▶ [What is expected]: All of the data below is to be copied exactly.

(Pixel coordinate tracking data)

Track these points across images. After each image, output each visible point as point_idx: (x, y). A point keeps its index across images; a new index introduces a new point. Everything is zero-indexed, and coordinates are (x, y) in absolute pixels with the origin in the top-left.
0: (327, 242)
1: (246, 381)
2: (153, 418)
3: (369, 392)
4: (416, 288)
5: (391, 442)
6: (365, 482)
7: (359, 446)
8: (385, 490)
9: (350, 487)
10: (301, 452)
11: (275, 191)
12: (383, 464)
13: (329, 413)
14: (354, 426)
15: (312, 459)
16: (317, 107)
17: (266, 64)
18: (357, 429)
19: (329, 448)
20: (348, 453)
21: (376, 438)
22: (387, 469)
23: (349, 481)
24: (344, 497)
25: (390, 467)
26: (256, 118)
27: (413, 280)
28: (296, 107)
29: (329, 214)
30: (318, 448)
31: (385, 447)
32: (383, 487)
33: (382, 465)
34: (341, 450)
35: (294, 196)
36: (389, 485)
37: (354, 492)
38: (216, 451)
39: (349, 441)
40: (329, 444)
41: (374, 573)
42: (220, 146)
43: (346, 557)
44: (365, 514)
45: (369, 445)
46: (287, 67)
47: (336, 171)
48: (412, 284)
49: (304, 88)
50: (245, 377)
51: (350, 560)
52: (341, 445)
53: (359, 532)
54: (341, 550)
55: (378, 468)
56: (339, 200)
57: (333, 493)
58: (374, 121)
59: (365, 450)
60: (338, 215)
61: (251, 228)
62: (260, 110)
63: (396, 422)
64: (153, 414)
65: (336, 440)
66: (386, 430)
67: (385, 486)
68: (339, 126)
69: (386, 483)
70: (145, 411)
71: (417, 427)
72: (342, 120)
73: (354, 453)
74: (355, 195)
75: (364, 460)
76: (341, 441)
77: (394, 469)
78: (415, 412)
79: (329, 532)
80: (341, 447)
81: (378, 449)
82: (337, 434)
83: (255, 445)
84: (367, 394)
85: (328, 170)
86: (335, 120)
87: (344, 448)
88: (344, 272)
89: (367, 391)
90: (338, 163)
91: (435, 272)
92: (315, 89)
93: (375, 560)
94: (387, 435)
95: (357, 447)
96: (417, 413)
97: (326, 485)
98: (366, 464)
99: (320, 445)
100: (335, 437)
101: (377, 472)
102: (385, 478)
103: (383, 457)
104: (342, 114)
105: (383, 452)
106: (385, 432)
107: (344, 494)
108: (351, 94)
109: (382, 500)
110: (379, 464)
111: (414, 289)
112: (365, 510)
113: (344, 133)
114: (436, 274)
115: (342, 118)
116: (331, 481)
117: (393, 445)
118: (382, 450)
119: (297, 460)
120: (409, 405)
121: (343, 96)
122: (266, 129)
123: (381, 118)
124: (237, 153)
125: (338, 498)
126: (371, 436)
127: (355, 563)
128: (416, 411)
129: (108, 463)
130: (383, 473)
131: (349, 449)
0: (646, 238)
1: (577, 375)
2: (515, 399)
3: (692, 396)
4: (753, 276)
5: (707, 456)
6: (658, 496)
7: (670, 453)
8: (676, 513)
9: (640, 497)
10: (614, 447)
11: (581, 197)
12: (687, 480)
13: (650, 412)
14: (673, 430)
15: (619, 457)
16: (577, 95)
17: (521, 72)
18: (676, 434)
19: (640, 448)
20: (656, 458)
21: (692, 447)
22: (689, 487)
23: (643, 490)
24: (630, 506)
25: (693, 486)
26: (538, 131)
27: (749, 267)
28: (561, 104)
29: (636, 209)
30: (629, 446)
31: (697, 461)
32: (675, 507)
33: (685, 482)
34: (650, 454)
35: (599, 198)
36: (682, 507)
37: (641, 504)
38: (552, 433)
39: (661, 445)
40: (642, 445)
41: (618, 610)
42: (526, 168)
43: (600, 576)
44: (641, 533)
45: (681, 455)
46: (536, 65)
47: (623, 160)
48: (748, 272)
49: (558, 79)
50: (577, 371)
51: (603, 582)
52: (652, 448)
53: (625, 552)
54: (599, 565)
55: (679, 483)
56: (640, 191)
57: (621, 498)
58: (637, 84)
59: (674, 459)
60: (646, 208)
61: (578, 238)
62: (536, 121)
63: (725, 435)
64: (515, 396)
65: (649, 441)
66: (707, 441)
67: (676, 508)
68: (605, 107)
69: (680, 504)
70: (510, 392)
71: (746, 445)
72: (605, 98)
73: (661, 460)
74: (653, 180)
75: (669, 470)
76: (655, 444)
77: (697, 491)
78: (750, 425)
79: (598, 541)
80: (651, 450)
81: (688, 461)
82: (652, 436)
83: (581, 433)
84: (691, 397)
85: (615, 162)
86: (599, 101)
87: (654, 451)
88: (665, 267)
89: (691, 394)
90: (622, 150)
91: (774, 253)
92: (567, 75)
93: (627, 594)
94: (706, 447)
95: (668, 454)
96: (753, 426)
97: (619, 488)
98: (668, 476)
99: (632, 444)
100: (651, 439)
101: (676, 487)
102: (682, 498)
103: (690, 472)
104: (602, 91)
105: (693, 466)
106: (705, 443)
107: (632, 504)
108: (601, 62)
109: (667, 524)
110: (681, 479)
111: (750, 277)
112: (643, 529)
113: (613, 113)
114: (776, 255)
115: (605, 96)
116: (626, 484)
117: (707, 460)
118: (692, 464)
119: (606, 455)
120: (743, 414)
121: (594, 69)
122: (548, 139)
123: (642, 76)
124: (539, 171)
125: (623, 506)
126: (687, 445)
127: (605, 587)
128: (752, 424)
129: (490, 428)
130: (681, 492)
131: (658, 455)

▶ [Written solution]:
Track these points across images. After each image, output each visible point as point_idx: (x, y). A point keeps its index across images; a new index introduces a new point. Everything is zero-indexed, and coordinates are (x, y) in absolute pixels with the origin in the top-left.
0: (327, 242)
1: (246, 381)
2: (153, 418)
3: (369, 392)
4: (416, 288)
5: (391, 442)
6: (365, 482)
7: (359, 446)
8: (385, 490)
9: (350, 487)
10: (301, 452)
11: (275, 191)
12: (383, 464)
13: (329, 413)
14: (354, 426)
15: (312, 459)
16: (317, 107)
17: (266, 64)
18: (357, 429)
19: (329, 448)
20: (348, 453)
21: (376, 438)
22: (387, 469)
23: (349, 481)
24: (344, 497)
25: (390, 467)
26: (256, 118)
27: (413, 280)
28: (296, 107)
29: (329, 214)
30: (318, 448)
31: (385, 447)
32: (383, 487)
33: (382, 465)
34: (341, 450)
35: (294, 196)
36: (389, 485)
37: (354, 492)
38: (216, 451)
39: (349, 441)
40: (329, 444)
41: (374, 573)
42: (220, 146)
43: (346, 557)
44: (365, 514)
45: (369, 445)
46: (287, 67)
47: (336, 171)
48: (412, 284)
49: (304, 88)
50: (245, 377)
51: (350, 560)
52: (341, 445)
53: (359, 532)
54: (341, 550)
55: (378, 468)
56: (339, 200)
57: (333, 493)
58: (374, 121)
59: (365, 450)
60: (338, 215)
61: (251, 228)
62: (260, 110)
63: (396, 422)
64: (153, 414)
65: (336, 440)
66: (386, 430)
67: (385, 486)
68: (339, 126)
69: (386, 483)
70: (145, 411)
71: (417, 427)
72: (342, 120)
73: (354, 453)
74: (355, 195)
75: (364, 460)
76: (341, 441)
77: (394, 469)
78: (415, 412)
79: (329, 532)
80: (341, 447)
81: (378, 449)
82: (337, 434)
83: (255, 445)
84: (367, 394)
85: (328, 170)
86: (335, 120)
87: (344, 448)
88: (344, 272)
89: (367, 391)
90: (338, 163)
91: (435, 272)
92: (315, 89)
93: (375, 560)
94: (387, 435)
95: (357, 447)
96: (417, 413)
97: (326, 485)
98: (366, 464)
99: (320, 445)
100: (335, 437)
101: (377, 472)
102: (385, 478)
103: (383, 457)
104: (342, 114)
105: (383, 452)
106: (385, 432)
107: (344, 494)
108: (351, 94)
109: (382, 500)
110: (379, 464)
111: (414, 289)
112: (365, 510)
113: (344, 133)
114: (436, 274)
115: (342, 118)
116: (331, 481)
117: (393, 445)
118: (382, 450)
119: (297, 460)
120: (409, 405)
121: (343, 96)
122: (266, 129)
123: (381, 118)
124: (237, 153)
125: (338, 498)
126: (371, 436)
127: (355, 563)
128: (416, 411)
129: (108, 463)
130: (383, 473)
131: (349, 449)
0: (646, 238)
1: (577, 375)
2: (515, 399)
3: (692, 396)
4: (753, 276)
5: (707, 456)
6: (658, 496)
7: (670, 453)
8: (676, 513)
9: (640, 497)
10: (614, 447)
11: (581, 197)
12: (687, 480)
13: (650, 412)
14: (673, 430)
15: (619, 457)
16: (577, 95)
17: (521, 72)
18: (676, 434)
19: (640, 448)
20: (656, 458)
21: (692, 447)
22: (689, 487)
23: (643, 490)
24: (630, 506)
25: (693, 486)
26: (538, 131)
27: (749, 267)
28: (561, 104)
29: (636, 209)
30: (629, 446)
31: (697, 461)
32: (675, 507)
33: (685, 482)
34: (650, 454)
35: (599, 198)
36: (682, 507)
37: (641, 504)
38: (552, 433)
39: (661, 445)
40: (642, 445)
41: (618, 610)
42: (526, 168)
43: (600, 576)
44: (641, 533)
45: (681, 455)
46: (536, 65)
47: (623, 160)
48: (748, 272)
49: (558, 79)
50: (577, 371)
51: (603, 582)
52: (652, 448)
53: (625, 552)
54: (599, 565)
55: (679, 483)
56: (640, 191)
57: (621, 498)
58: (637, 84)
59: (674, 459)
60: (646, 208)
61: (578, 238)
62: (536, 121)
63: (725, 435)
64: (515, 396)
65: (649, 441)
66: (707, 441)
67: (676, 508)
68: (605, 107)
69: (680, 504)
70: (510, 392)
71: (746, 445)
72: (605, 98)
73: (661, 460)
74: (653, 180)
75: (669, 470)
76: (655, 444)
77: (697, 491)
78: (750, 425)
79: (598, 541)
80: (651, 450)
81: (688, 461)
82: (652, 436)
83: (581, 433)
84: (691, 397)
85: (615, 162)
86: (599, 101)
87: (654, 451)
88: (665, 267)
89: (691, 394)
90: (622, 150)
91: (774, 253)
92: (567, 75)
93: (627, 594)
94: (706, 447)
95: (668, 454)
96: (753, 426)
97: (619, 488)
98: (668, 476)
99: (632, 444)
100: (651, 439)
101: (676, 487)
102: (682, 498)
103: (690, 472)
104: (602, 91)
105: (693, 466)
106: (705, 443)
107: (632, 504)
108: (601, 62)
109: (667, 524)
110: (681, 479)
111: (750, 277)
112: (643, 529)
113: (613, 113)
114: (776, 255)
115: (605, 96)
116: (626, 484)
117: (707, 460)
118: (692, 464)
119: (606, 455)
120: (743, 414)
121: (594, 69)
122: (548, 139)
123: (642, 76)
124: (539, 171)
125: (623, 506)
126: (687, 445)
127: (605, 587)
128: (752, 424)
129: (490, 428)
130: (681, 492)
131: (658, 455)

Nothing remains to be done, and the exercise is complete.